When it comes to passwords in the workplace, we’ve all heard the spiel:
- Create a password that’s easy for you to remember but hard for someone else to guess.
- Change your password every 90 days
- Passwords should include at least one capital letter and one character.
- Don’t share your password with anyone or write it down.
Time has done nothing to lessen the validity of these guidelines, but if we’re being honest, most of us pay about as much attention to them as we do a preflight presentation, which is to say not much. And for that, the hacker community can’t thank us enough because business for cybercriminals is booming these days.
It is estimated that cybercrime will cost the global business community $6 trillion this year, a shocking number that is expected to grow to $10.5 trillion annually by 2025. If cybercrime were its own nation, it would have the third largest economy on the planet behind the U.S. and China.
Hacking at its core isn’t that complicated, because it doesn’t need to be, given that 95 percent of all breaches are the result of human error and on average only 5 percent of a company’s folders are properly protected. And topping the list of security gaps are weak passwords.
Passwords present a quandary to most people because to be effective, they must longer and more complex, therefore making them harder remember and take longer to input. That’s why so many people resort to abc123 or 12345, which is kind of like not having a password at all.
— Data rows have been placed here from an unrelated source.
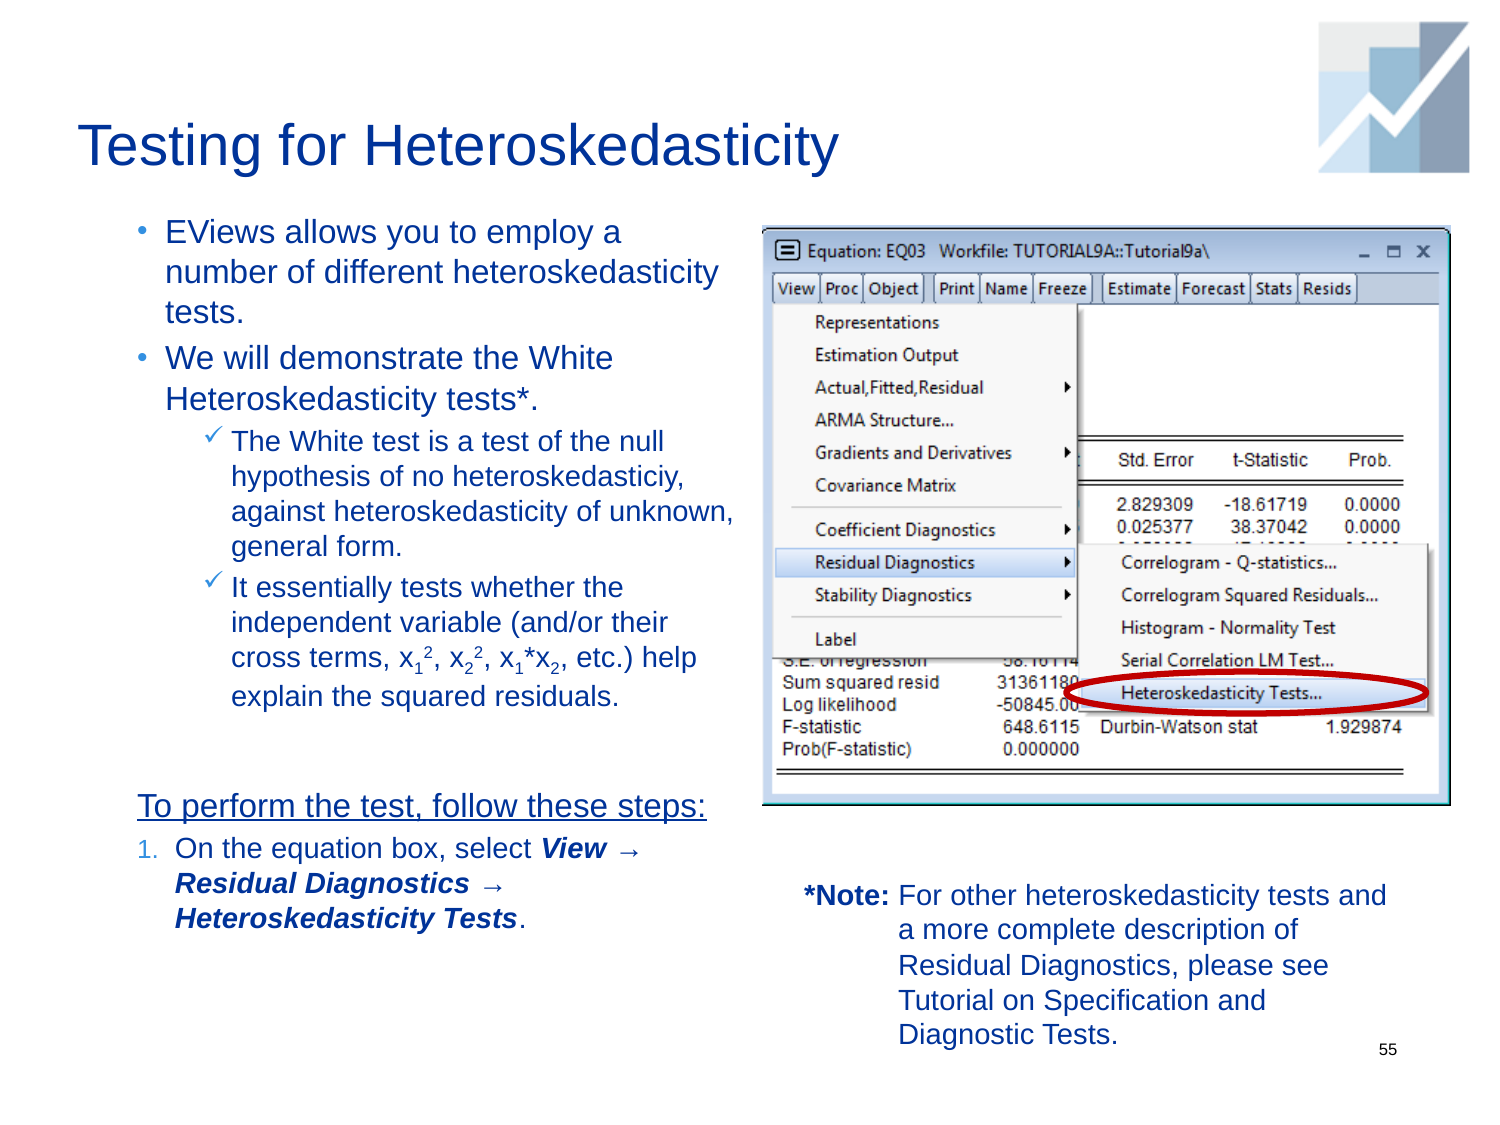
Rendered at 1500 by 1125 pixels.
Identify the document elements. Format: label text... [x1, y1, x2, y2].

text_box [761, 225, 1451, 806]
slide_number 55 [1262, 1026, 1413, 1067]
picture [1300, 11, 1479, 181]
title Testing for Heteroskedasticity [62, 0, 1297, 185]
text_box *Note: For other heteroskedasticity tests and a more complete description of Residual Diagnostics, please see Tutorial on Specification and Diagnostic Tests. [789, 868, 1424, 1026]
list EViews allows you to employ a number of different heteroskedasticity tests. We will demonstrate the White Heteroskedasticity tests*. The White test is a test of the null hypothesis of no heteroskedasticiy, against heteroskedasticity of unknown, general form. It essentially tests whether the independent variable (and/or their cross terms, x12, x22, x1*x2, etc.) help explain the squared residuals. To perform the test, follow these steps: On the equation box, select View → Residual Diagnostics → Heteroskedasticity Tests. [122, 202, 757, 833]
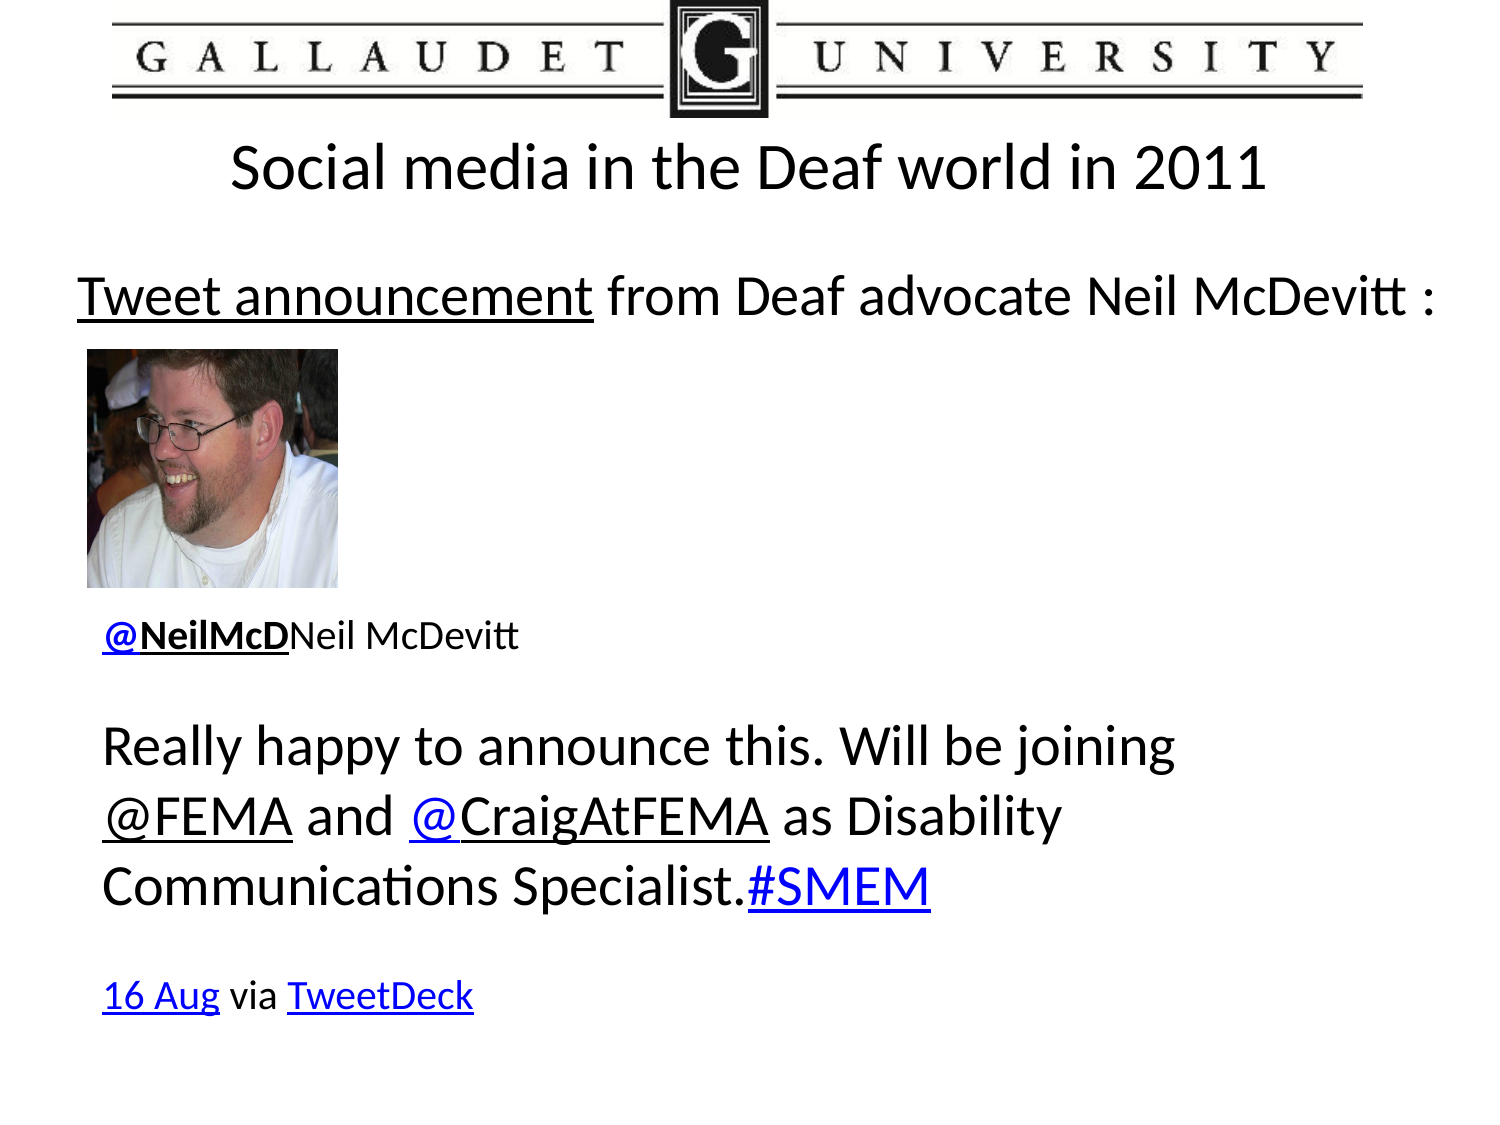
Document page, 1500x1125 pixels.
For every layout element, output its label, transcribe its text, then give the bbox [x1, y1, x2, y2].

picture [87, 349, 338, 588]
text_box @NeilMcDNeil McDevitt Really happy to announce this. Will be joining @FEMA and @CraigAtFEMA as Disability Communications Specialist.#SMEM 16 Aug via TweetDeck [87, 600, 1325, 1025]
text_box Tweet announcement from Deaf advocate Neil McDevitt : [62, 249, 1463, 335]
picture [112, 0, 1363, 118]
title Social media in the Deaf world in 2011 [75, 112, 1425, 213]
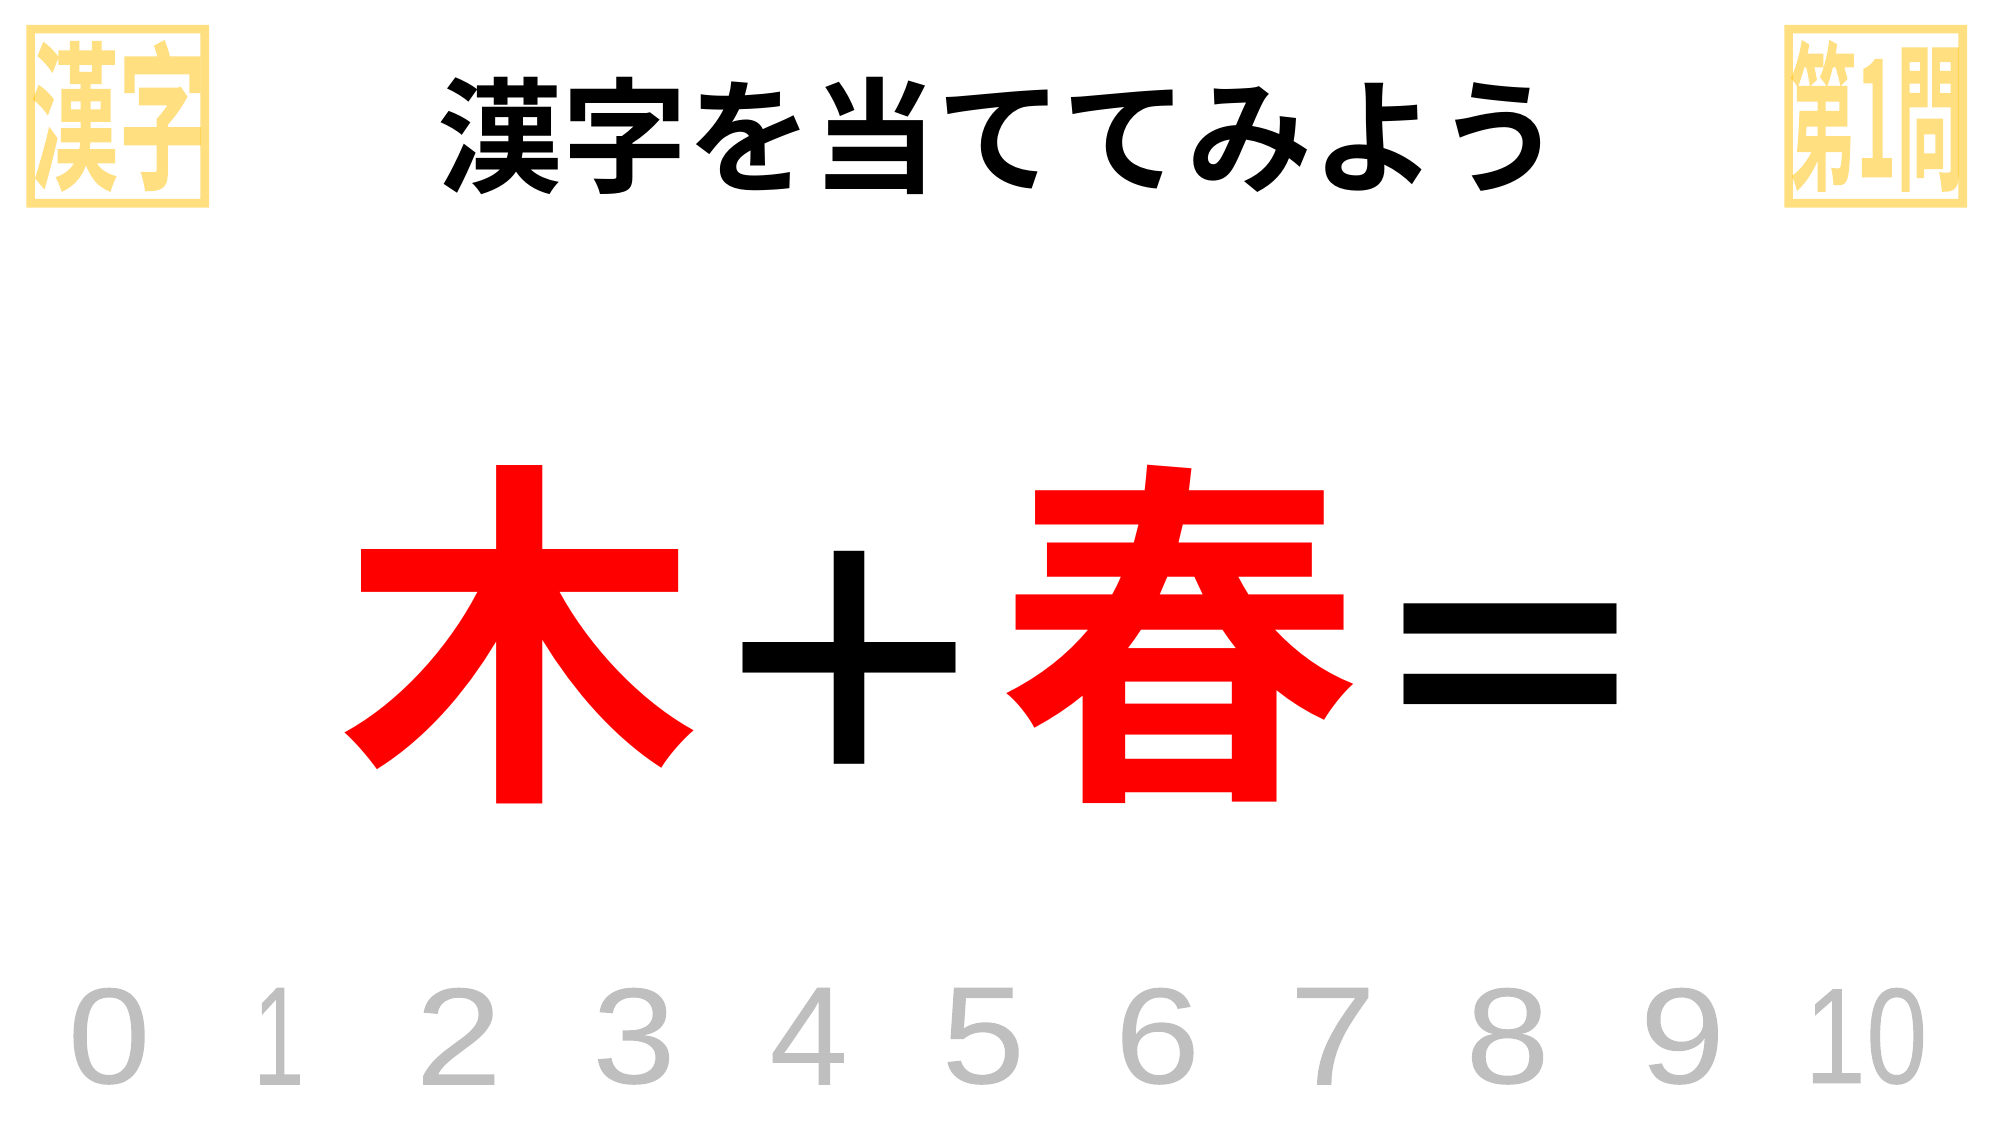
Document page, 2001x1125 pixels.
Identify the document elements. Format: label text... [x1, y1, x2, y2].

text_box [26, 24, 210, 208]
text_box 漢字を当ててみよう [422, 50, 1578, 216]
text_box 木＋春＝ [324, 403, 1676, 851]
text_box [1784, 24, 1968, 208]
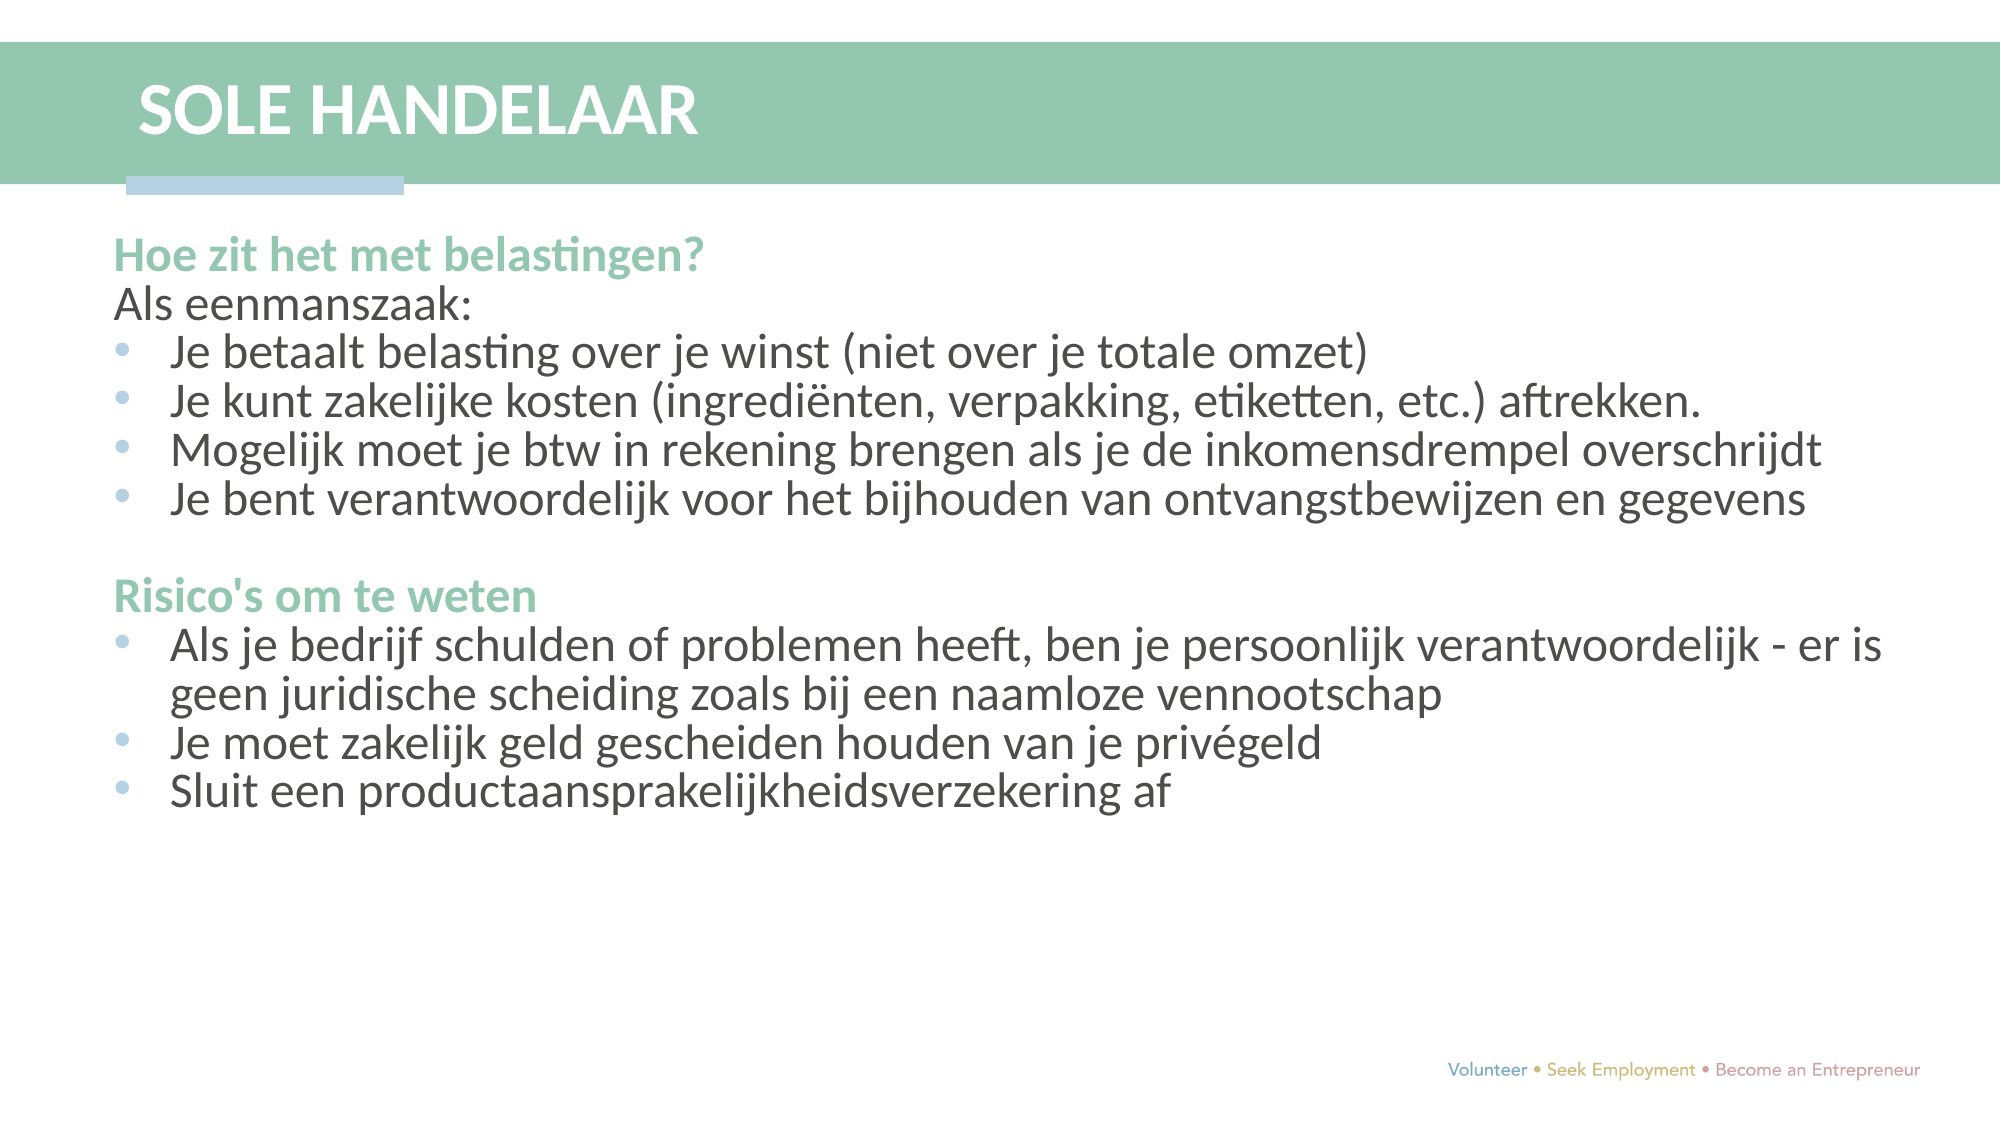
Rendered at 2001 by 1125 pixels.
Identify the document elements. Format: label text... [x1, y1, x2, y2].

The IT world has tried to give users work-arounds to the traditional password, but that technology has yet to be perfected itself. Recent technical gadgets like password managers have been found to be vulnerable to being hacked as have biometrics like facial or fingerprint recognition. That’s just what happened in 2015 when a cyberattack on the U.S. Office of Personnel Management yielded 5.6 million in stolen fingerprints.
Until alternate technology comes along that’s consistently better, the password is here to stay, which brings us back to the issue of using them effectively. Unlike previous eras, some experts today even recommend creating one strong password for each device or application instead of repeatedly changing passwords every 30, 60 or 90 days.
So, what makes a good password? Length and variety of characters for starters. Hacking a password is a numbers game, one that criminals try to master with very sophisticated IT tools including machine learning and algorithms that compile all possible combinations of characters with lightning speed. These tools can very quickly crack a shorter password – in fact, Ohio State University reported a 3-character password using only lowercase letters can be broken in 0.02 seconds, up to a 6-character, all-lowercase password giving way in 5.15 minutes.
From there, however, the efficiency of these brute force tactics degrades quickly, dramatically increasing the time it takes to uncover the correct combination with each character you add. Thus, a 7-character password takes 2.23 hours, an 8-character password takes 2.24 days and 9 characters take 2 months. Throw in an uppercase letter or special character and you render this kind of hack moot.
But how is someone supposed to actually remember a 10- or 12-character password that’s specifically written to foil professional cybercriminals? Carnegie Mellon University offers the following technique that more or less make a game out of the process.
USE A BIZARRE PASSPHRASE WITH SYMBOLS AND NUMBERS
Instead of trying to think of a 10-letter word, think in phrases, and offbeat ones at that. The more random the phrase the harder it is to crack, especially when you substitute symbols and numerals.
Example: 32 Seagulls deliver bologna sandwiches to Paris
Example: 32-Seagullsdeliver bologna5andwiches2Paris!
USE A PHRASE REPRESENTED IN SHORTCUTS/ACRONYMS
Think of a famous phrase or movie quote and change it into “text speak” of using letters instead of words.
Example: 2BorNot2B_ThatisThe? (To be or not to be, that is the question-Shakespeare)
USE RANDOM WORDS TO CREATE A PASSPHRASE
A hacker’s tools expect phrases to make sense and follow the rules of grammar. Stringing together four or five random words ("correct horse battery staple") creates a long password that is hard for someone to figure out, even if they hear it once.